▶ [PROBLEM DETAILS] Write out every line of the items below word for word.

╔══

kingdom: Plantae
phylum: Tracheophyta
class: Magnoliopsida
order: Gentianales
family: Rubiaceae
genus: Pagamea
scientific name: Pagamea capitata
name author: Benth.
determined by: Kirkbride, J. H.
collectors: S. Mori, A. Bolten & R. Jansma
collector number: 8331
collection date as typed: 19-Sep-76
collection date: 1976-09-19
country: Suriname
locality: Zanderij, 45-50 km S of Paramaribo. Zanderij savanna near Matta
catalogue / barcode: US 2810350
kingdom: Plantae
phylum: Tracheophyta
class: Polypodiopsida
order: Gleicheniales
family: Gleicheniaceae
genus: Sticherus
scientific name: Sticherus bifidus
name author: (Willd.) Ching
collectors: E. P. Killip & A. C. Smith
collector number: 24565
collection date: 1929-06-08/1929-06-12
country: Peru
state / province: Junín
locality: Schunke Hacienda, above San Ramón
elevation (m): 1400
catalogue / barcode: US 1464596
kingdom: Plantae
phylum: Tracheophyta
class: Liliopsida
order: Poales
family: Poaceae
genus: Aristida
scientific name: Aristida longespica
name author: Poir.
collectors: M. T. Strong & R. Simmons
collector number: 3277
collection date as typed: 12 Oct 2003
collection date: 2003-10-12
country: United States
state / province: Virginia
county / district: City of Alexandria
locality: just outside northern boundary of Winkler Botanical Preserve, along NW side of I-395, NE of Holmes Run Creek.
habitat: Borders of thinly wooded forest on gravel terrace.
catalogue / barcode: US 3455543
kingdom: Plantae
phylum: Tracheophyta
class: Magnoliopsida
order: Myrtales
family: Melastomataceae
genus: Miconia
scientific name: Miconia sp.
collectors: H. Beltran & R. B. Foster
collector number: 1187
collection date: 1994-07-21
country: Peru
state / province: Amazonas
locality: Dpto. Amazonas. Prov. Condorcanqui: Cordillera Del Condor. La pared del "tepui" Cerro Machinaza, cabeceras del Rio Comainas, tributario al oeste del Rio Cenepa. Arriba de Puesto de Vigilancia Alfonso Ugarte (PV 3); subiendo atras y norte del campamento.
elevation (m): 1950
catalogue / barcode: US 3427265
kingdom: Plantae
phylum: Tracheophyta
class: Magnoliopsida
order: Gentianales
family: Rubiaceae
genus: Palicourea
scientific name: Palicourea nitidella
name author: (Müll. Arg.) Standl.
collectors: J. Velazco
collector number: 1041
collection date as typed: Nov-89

╚══

▶ [ANSWER BELOW]
kingdom: Plantae
phylum: Tracheophyta
class: Magnoliopsida
order: Gentianales
family: Rubiaceae
genus: Pagamea
scientific name: Pagamea capitata
name author: Benth.
determined by: Kirkbride, J. H.
collectors: S. Mori, A. Bolten & R. Jansma
collector number: 8331
collection date as typed: 19-Sep-76
collection date: 1976-09-19
country: Suriname
locality: Zanderij, 45-50 km S of Paramaribo. Zanderij savanna near Matta
catalogue / barcode: US 2810350
kingdom: Plantae
phylum: Tracheophyta
class: Polypodiopsida
order: Gleicheniales
family: Gleicheniaceae
genus: Sticherus
scientific name: Sticherus bifidus
name author: (Willd.) Ching
collectors: E. P. Killip & A. C. Smith
collector number: 24565
collection date: 1929-06-08/1929-06-12
country: Peru
state / province: Junín
locality: Schunke Hacienda, above San Ramón
elevation (m): 1400
catalogue / barcode: US 1464596
kingdom: Plantae
phylum: Tracheophyta
class: Liliopsida
order: Poales
family: Poaceae
genus: Aristida
scientific name: Aristida longespica
name author: Poir.
collectors: M. T. Strong & R. Simmons
collector number: 3277
collection date as typed: 12 Oct 2003
collection date: 2003-10-12
country: United States
state / province: Virginia
county / district: City of Alexandria
locality: just outside northern boundary of Winkler Botanical Preserve, along NW side of I-395, NE of Holmes Run Creek.
habitat: Borders of thinly wooded forest on gravel terrace.
catalogue / barcode: US 3455543
kingdom: Plantae
phylum: Tracheophyta
class: Magnoliopsida
order: Myrtales
family: Melastomataceae
genus: Miconia
scientific name: Miconia sp.
collectors: H. Beltran & R. B. Foster
collector number: 1187
collection date: 1994-07-21
country: Peru
state / province: Amazonas
locality: Dpto. Amazonas. Prov. Condorcanqui: Cordillera Del Condor. La pared del "tepui" Cerro Machinaza, cabeceras del Rio Comainas, tributario al oeste del Rio Cenepa. Arriba de Puesto de Vigilancia Alfonso Ugarte (PV 3); subiendo atras y norte del campamento.
elevation (m): 1950
catalogue / barcode: US 3427265
kingdom: Plantae
phylum: Tracheophyta
class: Magnoliopsida
order: Gentianales
family: Rubiaceae
genus: Palicourea
scientific name: Palicourea nitidella
name author: (Müll. Arg.) Standl.
collectors: J. Velazco
collector number: 1041
collection date as typed: Nov-89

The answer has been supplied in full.